*Task goal*.
Can you rewrite the RFID post below between "Thanks to Josh" and "closing similar exploits.", inclusive, with "disclosure" changed to "details"?

*Quoted passage*.
══════
Ok, so everyone has heard about RFID (pronounced Are Eff Eye Dee by some, "arf-id" by others) by now. We've all used it, guaranteed to five 9's of percentage likelihood. (Don't believe me? Ever bought anything? At Target, Wal-Mart, or almost any other retailer?) Many agencies and corporations use it for their campus access, at least for building perimeters in the form of an ID Badge that let's you in a door when you swipe the badge over a reader.

It turns out that Joshua Perrymon of PacketFocus Security Solutions has confirmed that many RFID vendors are vulnerable to...get this...SQL Injection from a tag that has been encoded with the specifics of the attack. From the Dark Reading article (the only source of info I can find at the moment), neither the badge readers nor the back end systems do any input validation, so a specially crafted data stream from the card can cause the device to receive a valid reply.

Ok, I have a big huge problem with this. SQL Injection? Come on folks. We've been aware of and responding to this threat for several years now. Gary McGraw and John Viega talked about these things six years ago in Building Secure Software. Web scanning companies are building entire products on just this sort of exploit. We preach secure application development all the time. How in the world can our physical security applications be vulnerable to this?

Thanks to Josh for the work into releasing the initial info, and we are all looking forward to further disclosure on the problem, the fix, and how to go about finding and closing similar exploits.
══════
*Data block*.
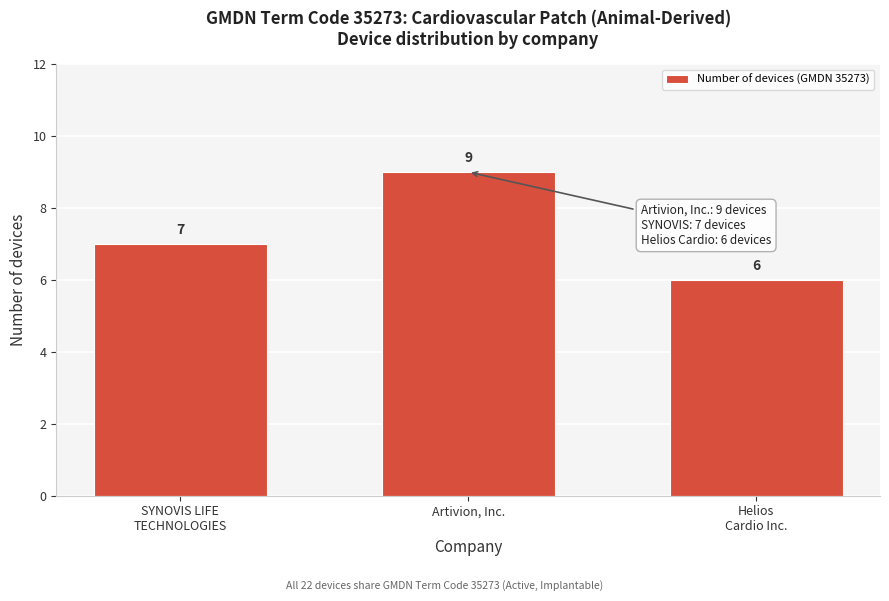

Reading left to right, transcribe all the data shown in this chart.

7	9	6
══════
*Result for this exercise*.
Thanks to Josh for the work into releasing the initial info, and we are all looking forward to further details on the problem, the fix, and how to go about finding and closing similar exploits.